* [Instructions for the task]:
Revise the listing below by changing every "pixel coordinates" to "image coordinates" and keeping all other text the same. Omit the pictures from your answer.

* [The data]:
◆ ◆ ◆ ◆

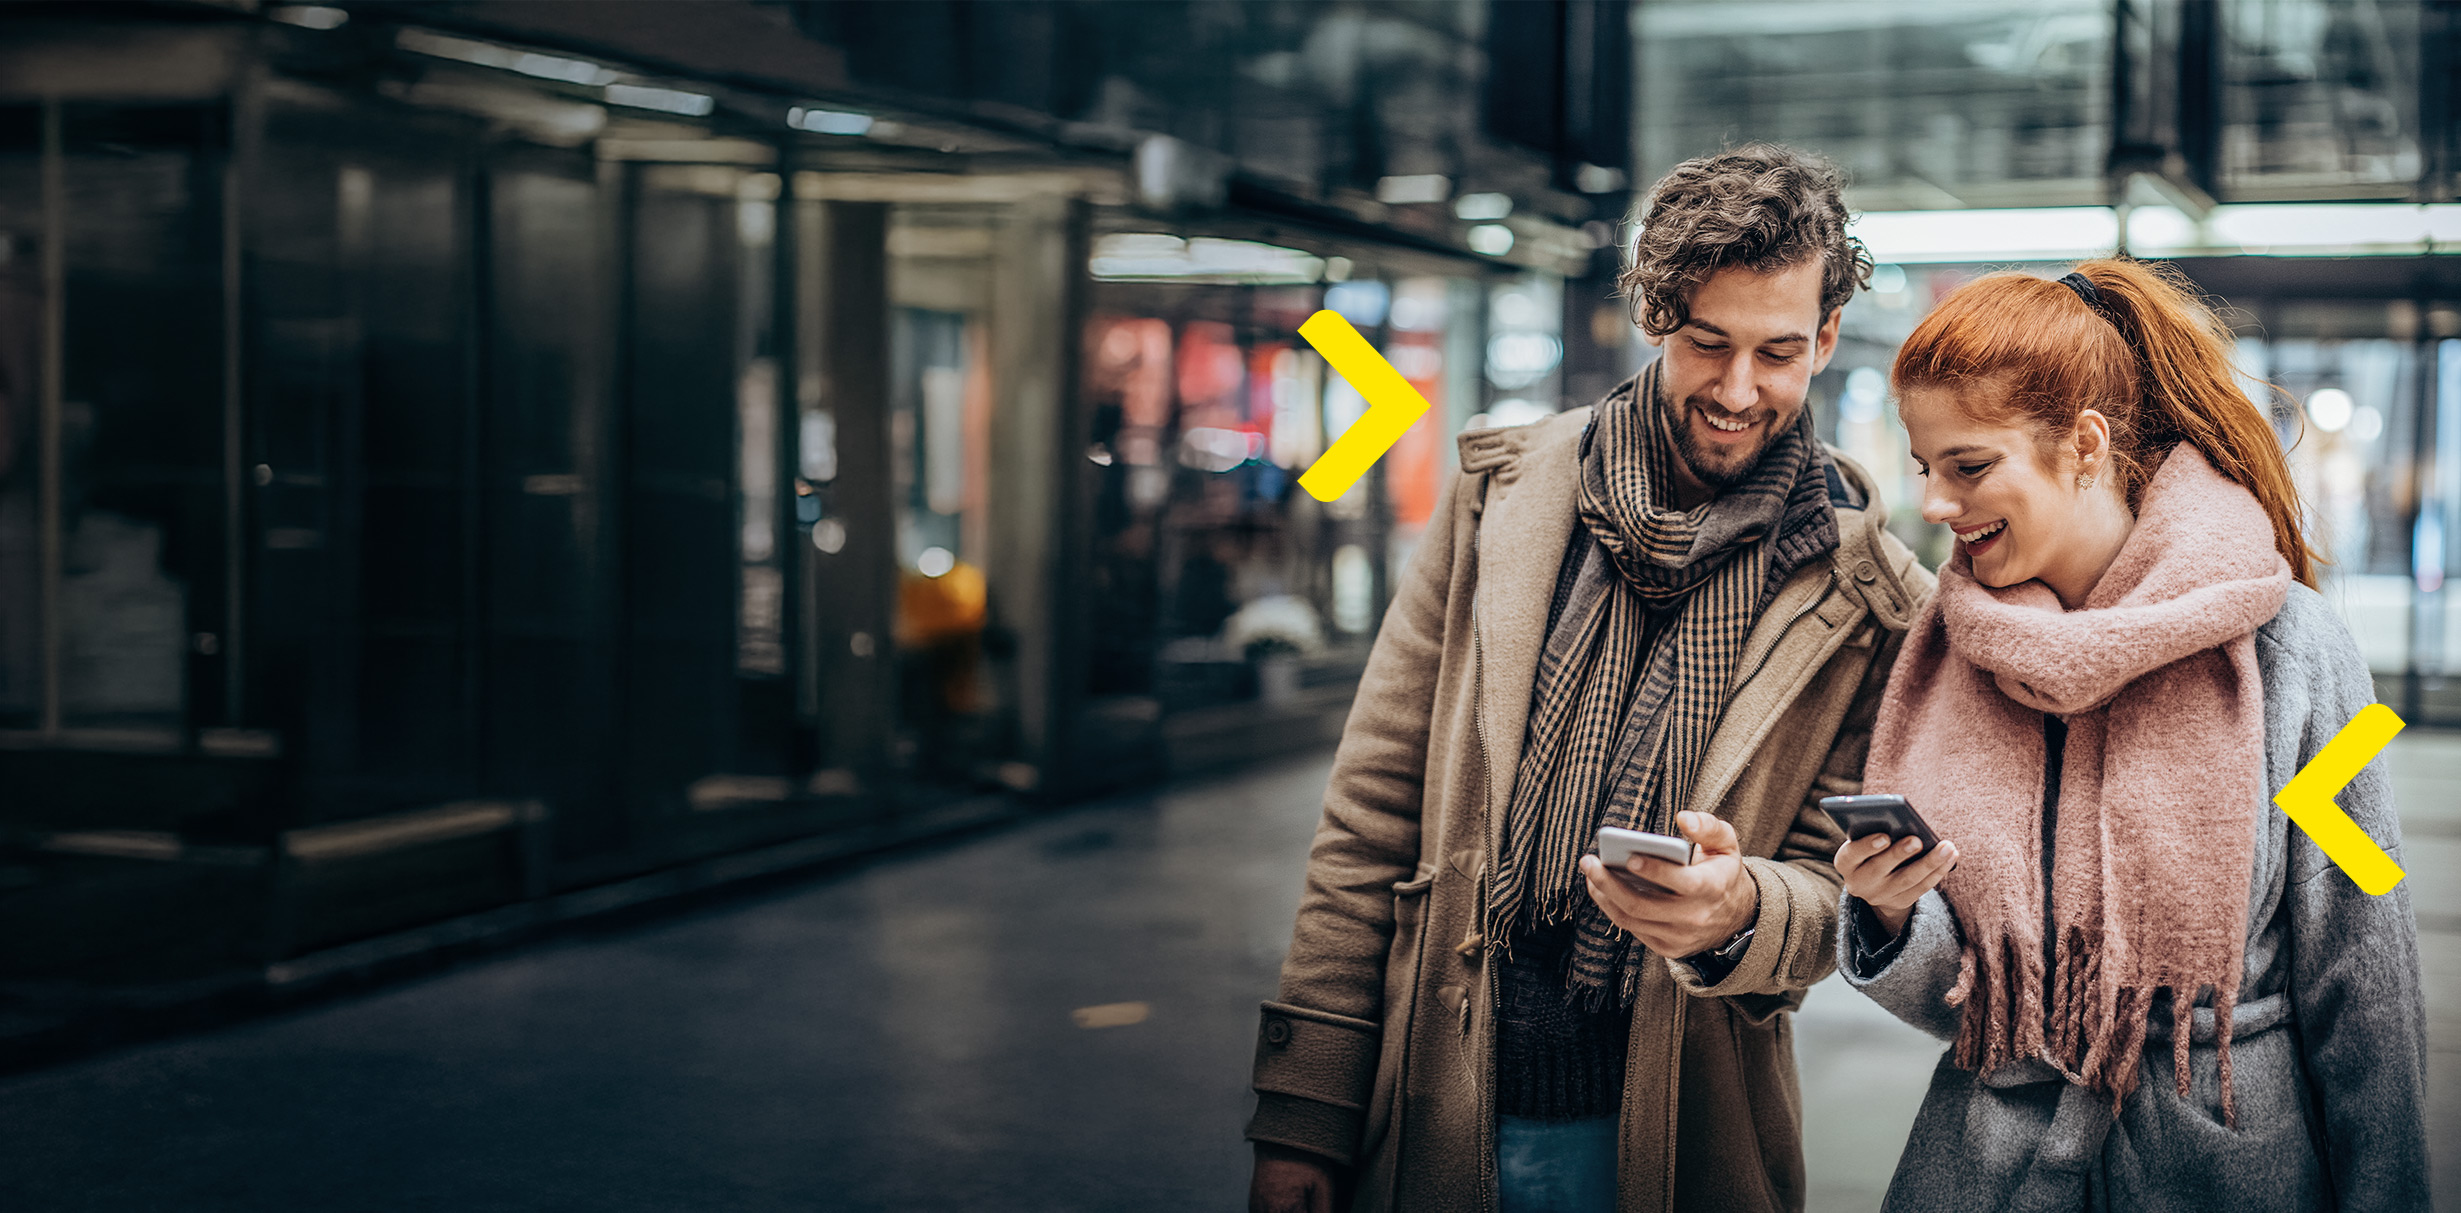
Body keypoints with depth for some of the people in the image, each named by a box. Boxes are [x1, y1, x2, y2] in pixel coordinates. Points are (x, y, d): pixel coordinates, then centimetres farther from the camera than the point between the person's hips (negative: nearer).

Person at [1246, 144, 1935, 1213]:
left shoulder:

◆ ◆ ◆ ◆

* [Reply]:
Body keypoints with depth for some of the people in the image, each named by a box. Boxes are [x1, y1, x2, y2] in image coordinates. Points are (x, y, d): image coordinates, then centimetres farther from the camera than the point between the person's hips (negative: nearer).

Person at [1246, 144, 1935, 1213]:
left shoulder:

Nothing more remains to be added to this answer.